* Work order:
Exactly the lines from the one containing "BY DESTINATION" through the final line of the data below, with pictures omitted, make up the answer.

* Information provided:
--- START ---

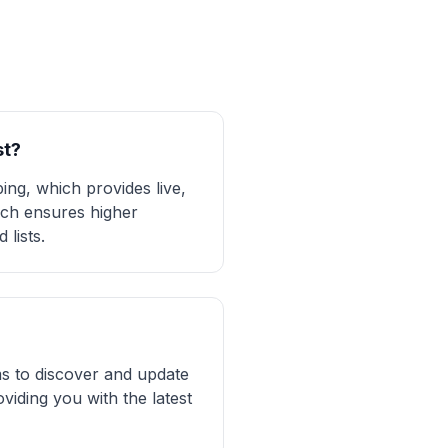
st?
ing, which provides live,
oach ensures higher
lists.
ms to discover and update
viding you with the latest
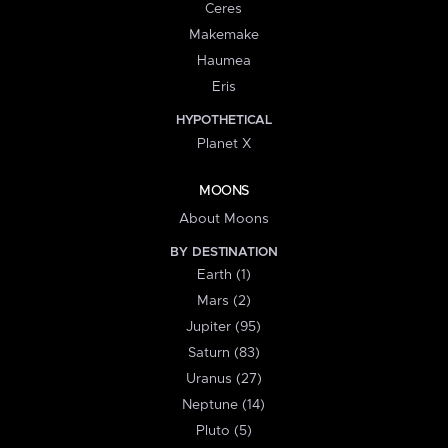
Ceres
Makemake
Haumea
Eris
HYPOTHETICAL
Planet X
MOONS
About Moons
BY DESTINATION
Earth (1)
Mars (2)
Jupiter (95)
Saturn (83)
Uranus (27)
Neptune (14)
Pluto (5)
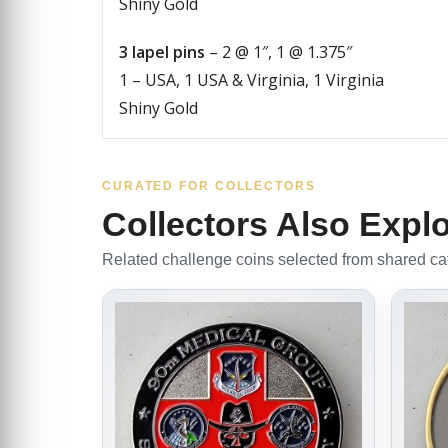
Shiny Gold
3 lapel pins
– 2 @ 1″, 1 @ 1.375″
1 – USA, 1 USA & Virginia, 1 Virginia
Shiny Gold
CURATED FOR COLLECTORS
Collectors Also Expl
Related challenge coins selected from shared cate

--- END ---

* Expected answer:
BY DESTINATION
Earth (1)
Mars (2)
Jupiter (95)
Saturn (83)
Uranus (27)
Neptune (14)
Pluto (5)
Shiny Gold
3 lapel pins
– 2 @ 1″, 1 @ 1.375″
1 – USA, 1 USA & Virginia, 1 Virginia
Shiny Gold
CURATED FOR COLLECTORS
Collectors Also Expl
Related challenge coins selected from shared cate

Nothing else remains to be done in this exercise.